Van Kunming naar Vietnam
9 november 2019
Snel, snel, snel, gebaart de aardige Chinese mevrouw. Ze laat ons weten dat we nog sneller moeten zijn, anders missen we de bus op zeker. Met fiets en al snellen we door het busstation van Kunming. Wederom parelen de zweetdruppels op ons voorhoofd, maar nu van de stress. De kaartjes en de paspoorten worden door de beveiliging maar half bekeken omdat de aardige mevrouw een zeer venijnige opmerking naar ze maakt. We hebben haast en dat mag iedereen weten. Maar bij de tas controle gaat het fout. De fietsen mogen de bus niet in zonder dat alle tassen zijn gescand en dus moeten ze allemaal van de fiets af. Hoezeer de aardige mevrouw ook tekeer gaat, de scan mevrouw is onverbiddelijk. Tassen eraf, anders geen bus! En dus, ondanks al onze haast, gaan alle tassen eraf en dat duurt lang! Twee beveiligers helpen vervolgens wel om alle tassen mee de bus in de sjouwen. De buschauffeur staat al te foeteren, iedereen opzij. Snel fietsen erin, zijn we niets vergeten, alle tassen aanwezig? Eindelijk zitten we in de bus, wat een toestand!

════

[Opdracht 1]:
Vat de alinea uit het reisverslag die begint met "Snel, snel, snel" beknopter samen en behoud daarbij de belangrijkste feiten.

[Gegevensrijen]:
════

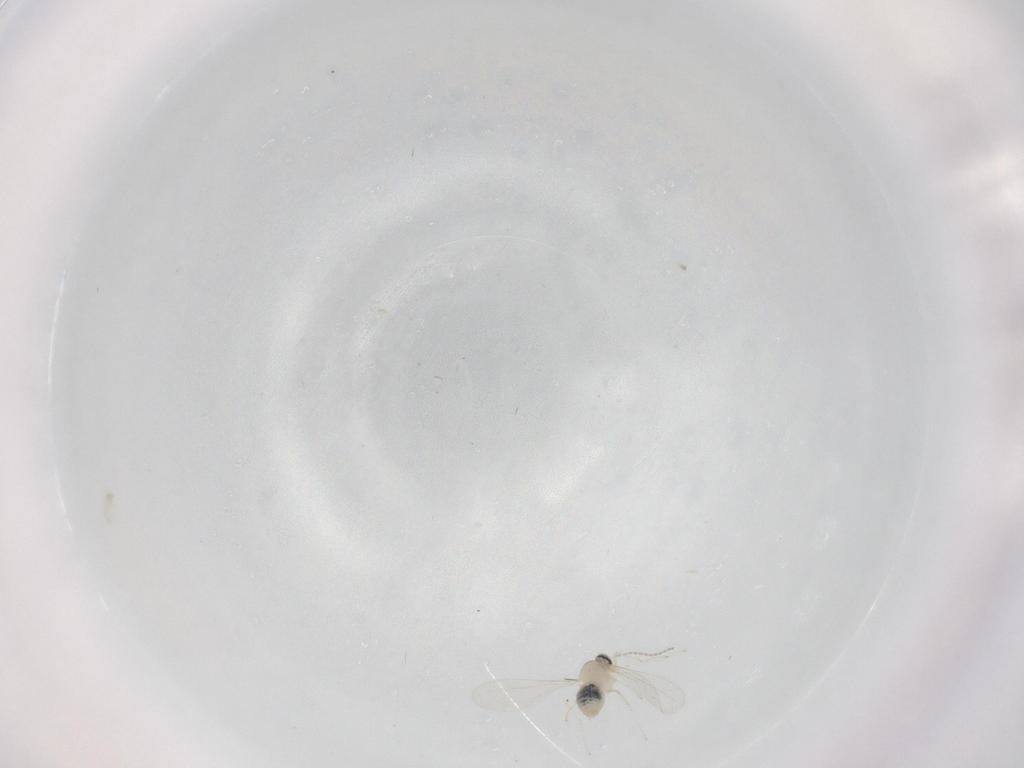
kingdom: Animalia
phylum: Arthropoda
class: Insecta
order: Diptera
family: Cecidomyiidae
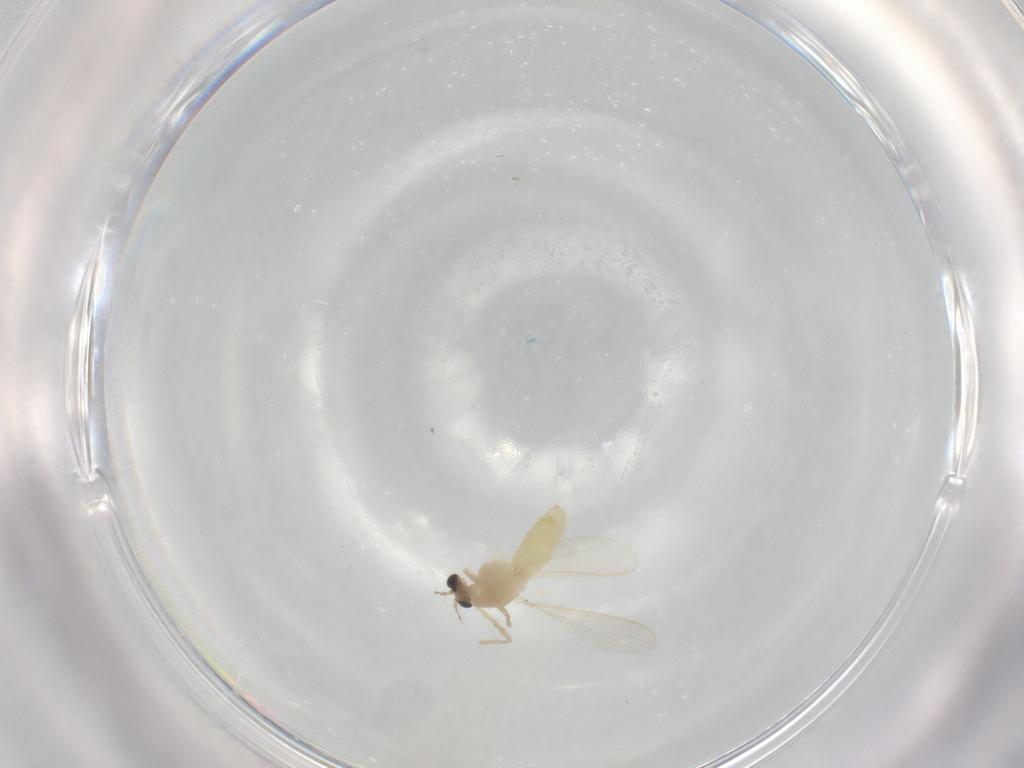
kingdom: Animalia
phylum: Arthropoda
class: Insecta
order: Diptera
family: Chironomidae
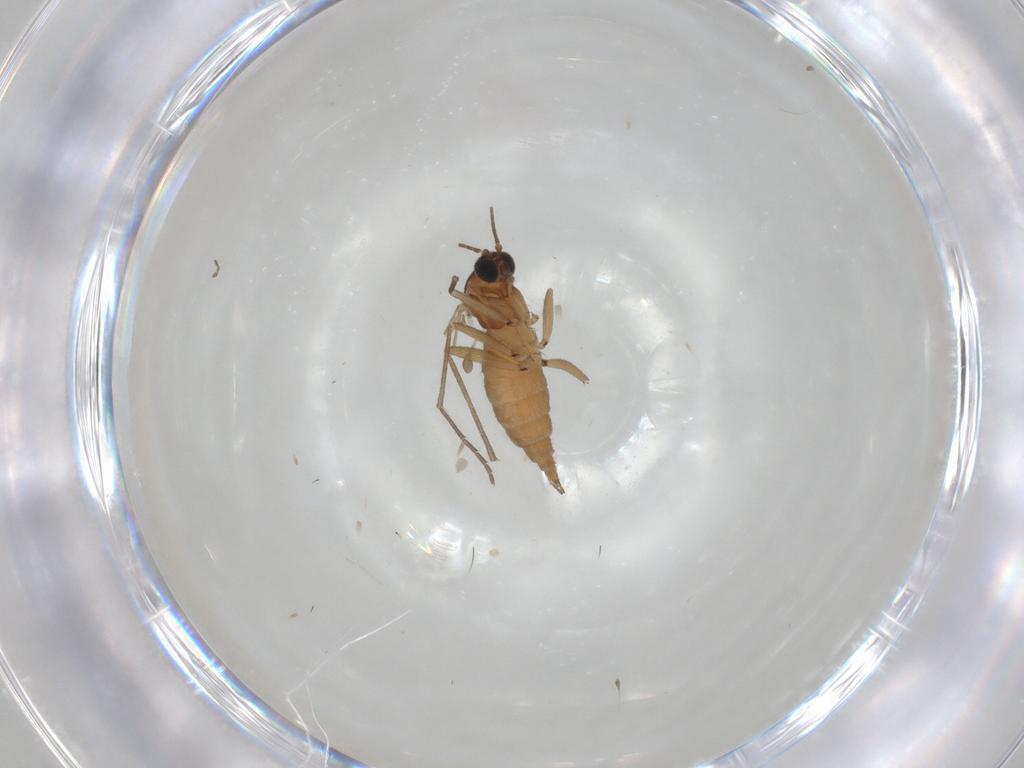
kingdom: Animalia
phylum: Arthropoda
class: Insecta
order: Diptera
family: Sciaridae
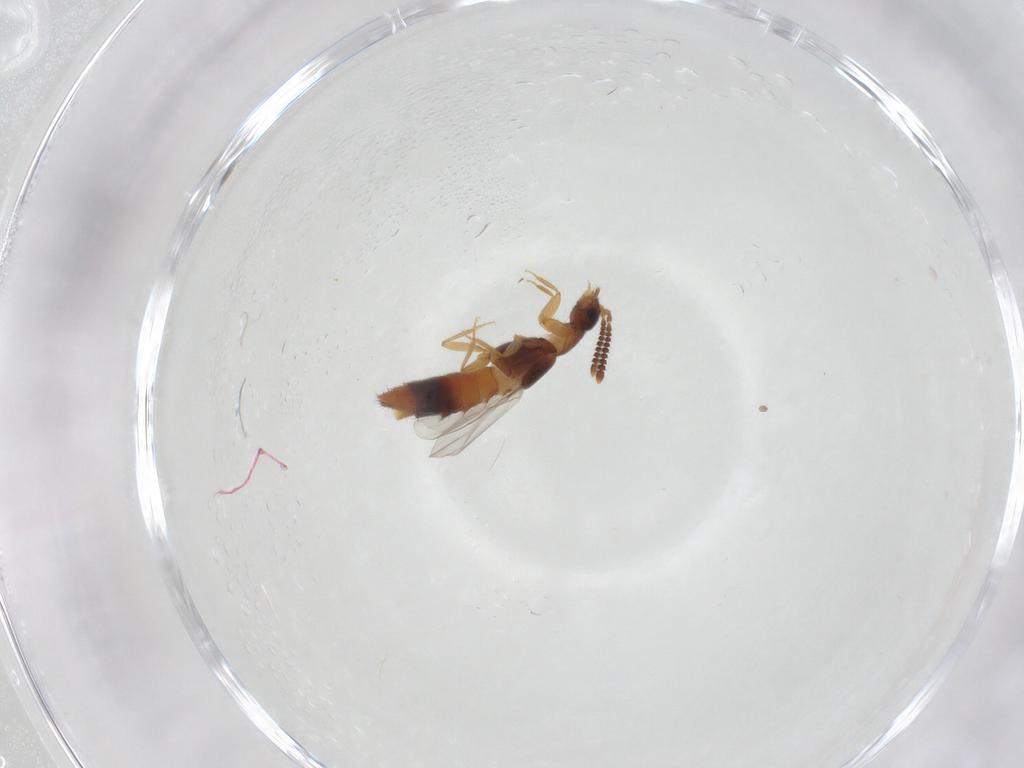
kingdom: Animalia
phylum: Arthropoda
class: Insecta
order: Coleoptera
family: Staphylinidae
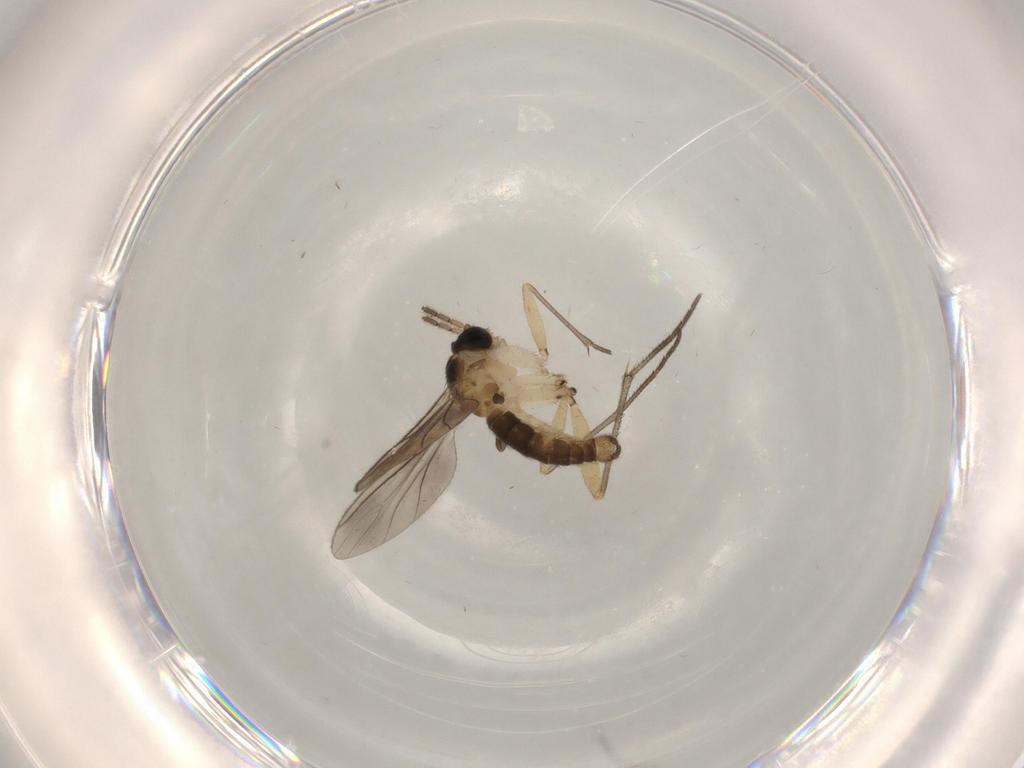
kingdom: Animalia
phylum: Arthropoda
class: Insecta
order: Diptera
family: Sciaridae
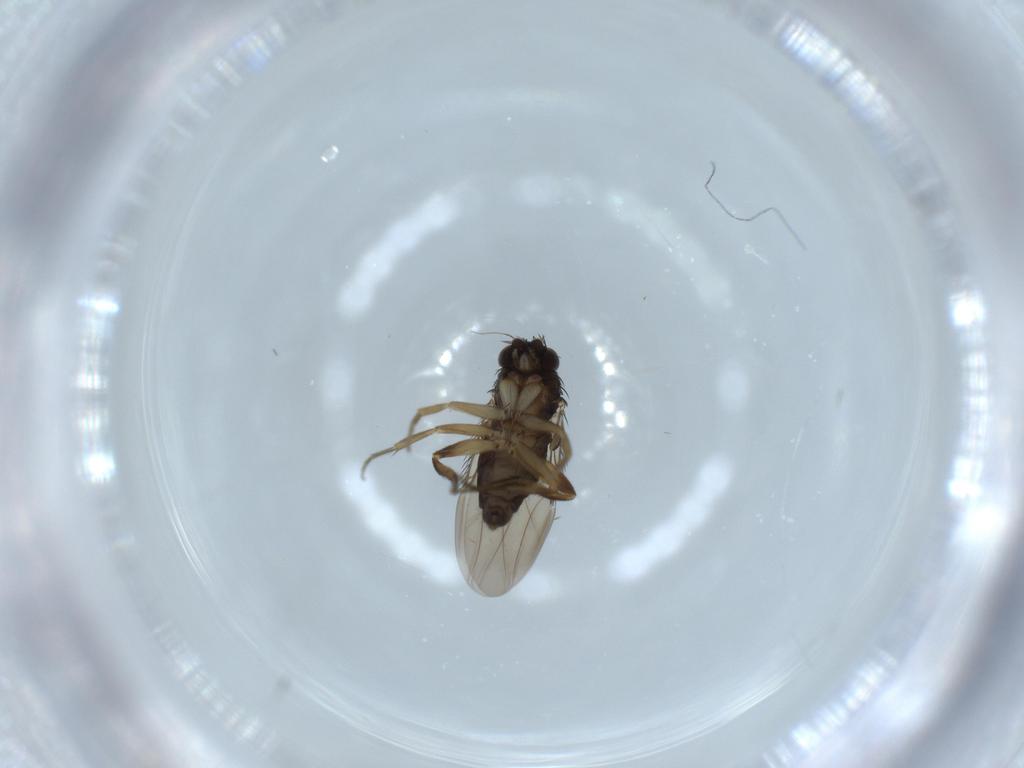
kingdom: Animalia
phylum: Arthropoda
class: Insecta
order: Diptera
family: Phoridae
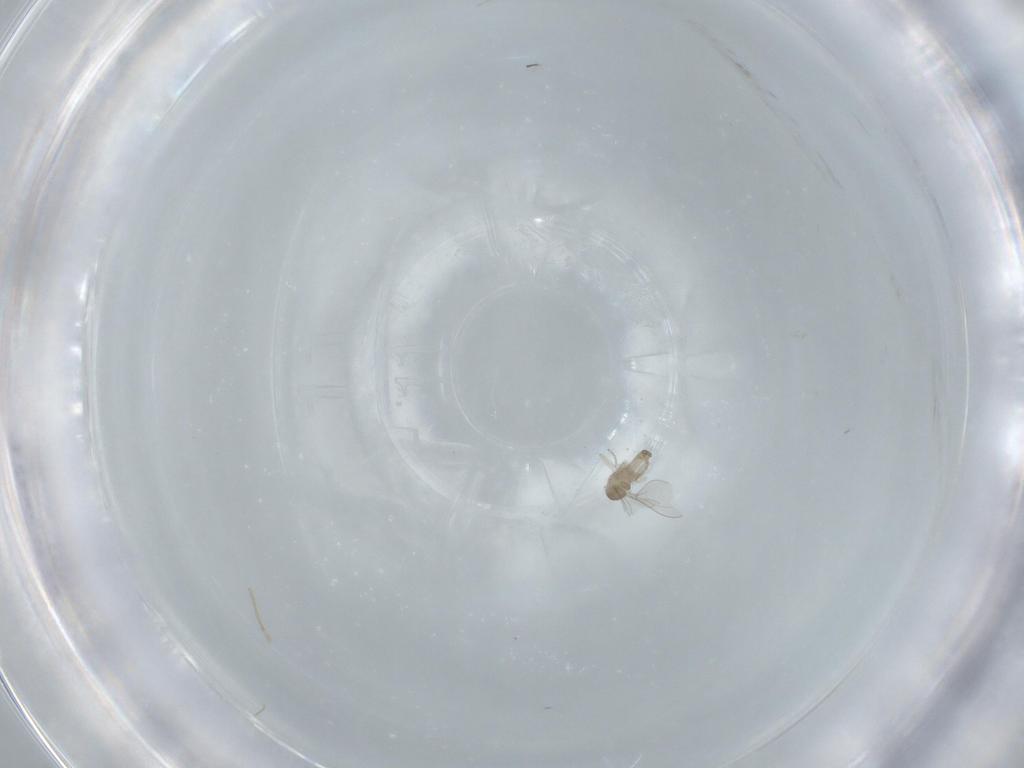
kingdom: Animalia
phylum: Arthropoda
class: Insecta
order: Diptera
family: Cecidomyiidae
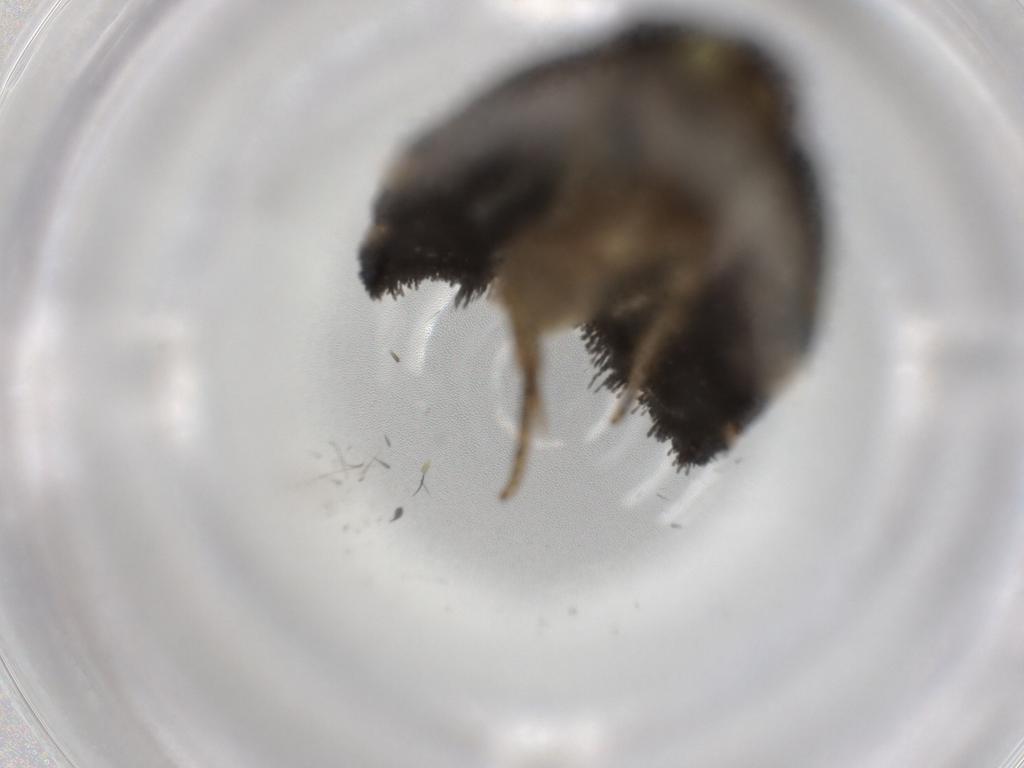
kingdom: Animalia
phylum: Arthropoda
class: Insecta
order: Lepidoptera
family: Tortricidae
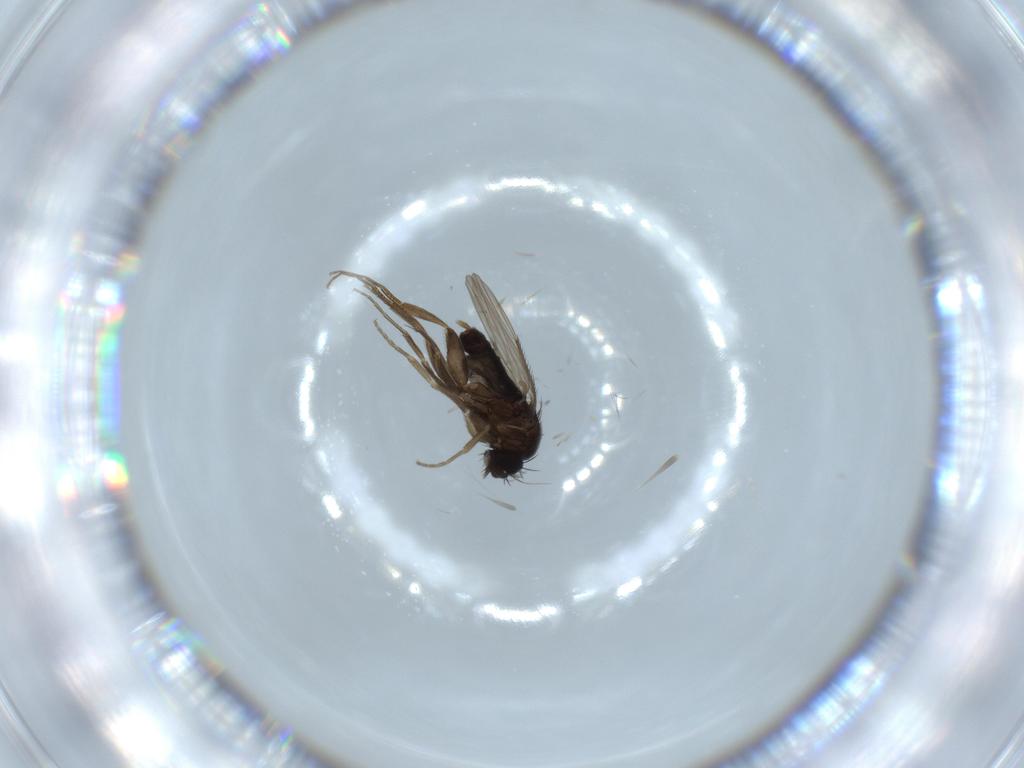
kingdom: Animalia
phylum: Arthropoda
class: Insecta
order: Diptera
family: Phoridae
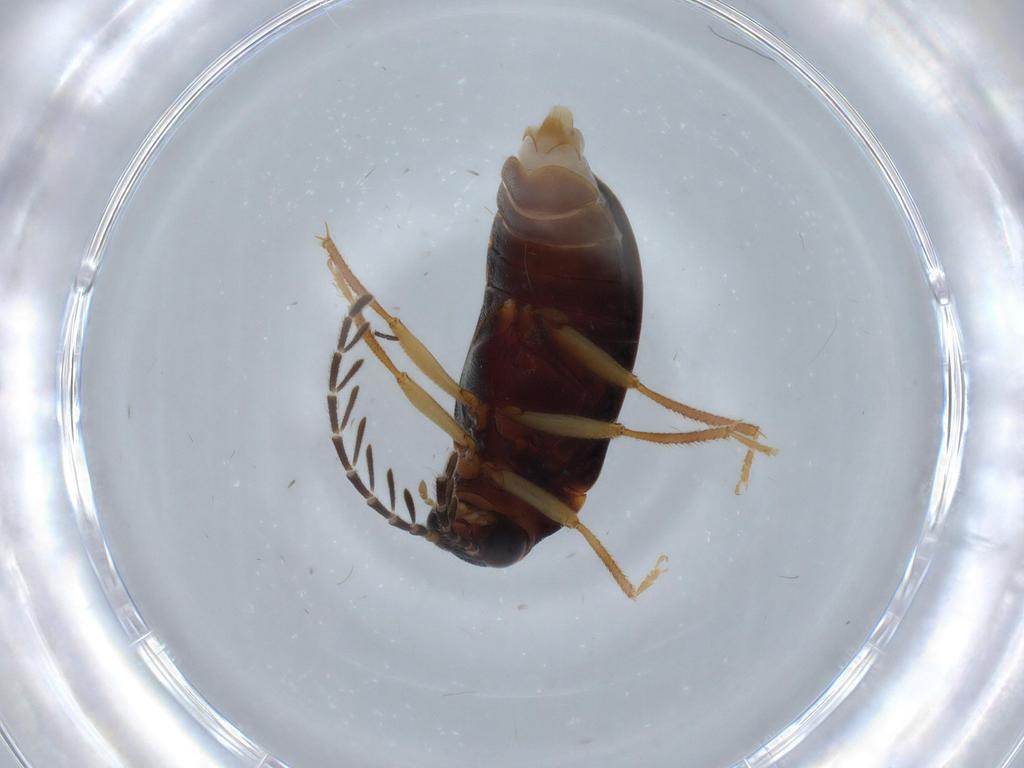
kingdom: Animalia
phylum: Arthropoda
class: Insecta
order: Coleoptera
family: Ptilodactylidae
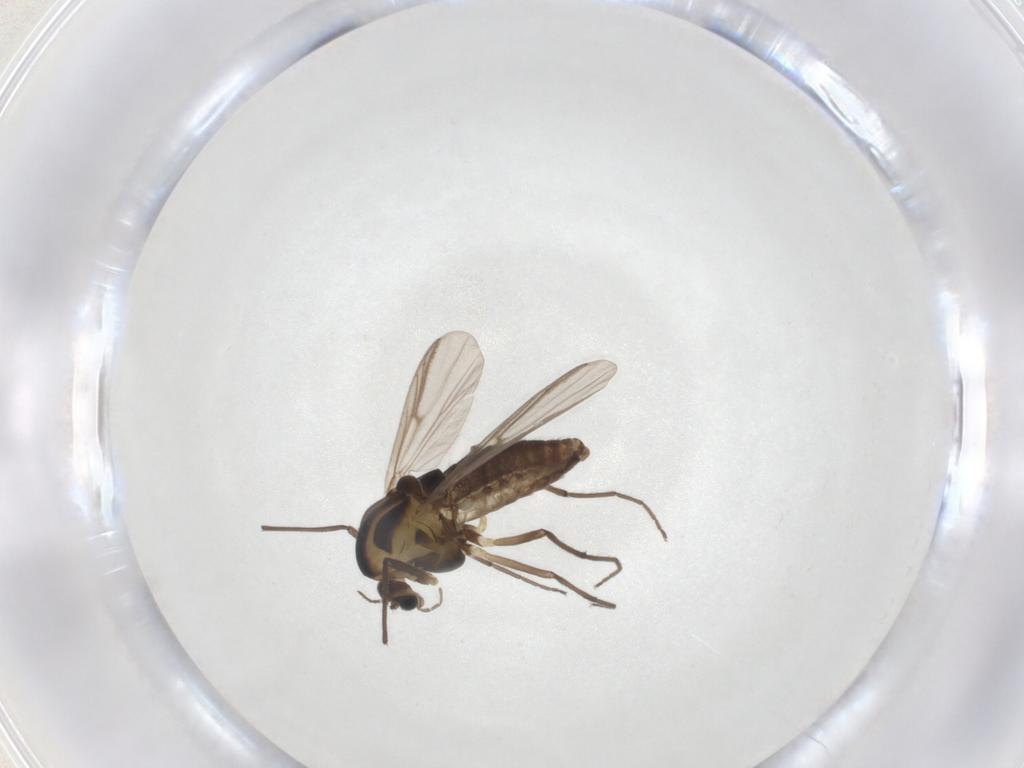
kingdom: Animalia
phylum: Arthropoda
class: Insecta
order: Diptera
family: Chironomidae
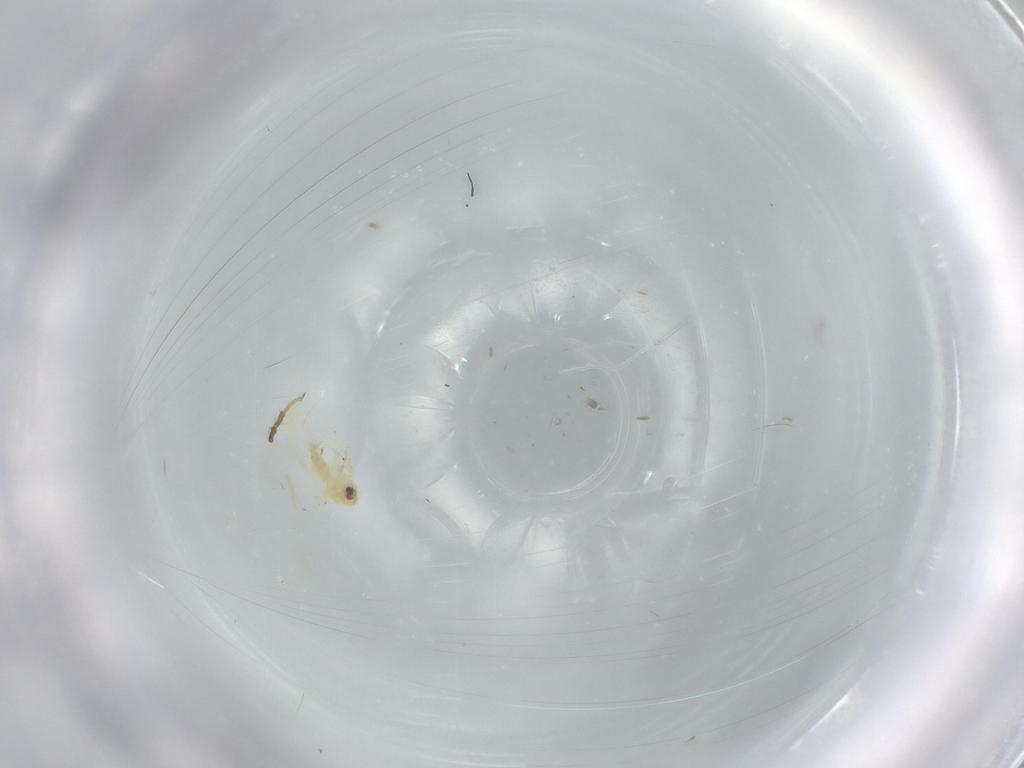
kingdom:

════

[Opdracht 2]:
Vervang in het deel van de rijen dat opent met de regel met "order: Lepidoptera" en doorloopt tot het einde van de rijen elke "family" door "familie" en laat al het andere ongewijzigd. Geef alleen dat deel terug, zonder de afbeeldingen.

[Verwacht antwoord 1]:
Een aardige Chinese mevrouw maant ons tot haast, anders missen we de bus. Met fiets en al haasten we ons door het busstation van Kunming. Door haar venijnige opmerking bekijkt de beveiliging kaartjes en paspoorten maar half. Bij de tascontrole gaat het mis. De fietsen mogen de bus pas in als alle tassen gescand zijn, en de scanmevrouw geeft niet toe. Het afhalen van alle tassen duurt lang. Daarna helpen twee beveiligers de tassen de bus in te sjouwen, terwijl de buschauffeur staat te foeteren. Uiteindelijk zitten we met fietsen en tassen in de bus.

[Verwacht antwoord 2]:
order: Lepidoptera
familie: Tortricidae
kingdom: Animalia
phylum: Arthropoda
class: Insecta
order: Diptera
familie: Phoridae
kingdom: Animalia
phylum: Arthropoda
class: Insecta
order: Coleoptera
familie: Ptilodactylidae
kingdom: Animalia
phylum: Arthropoda
class: Insecta
order: Diptera
familie: Chironomidae
kingdom:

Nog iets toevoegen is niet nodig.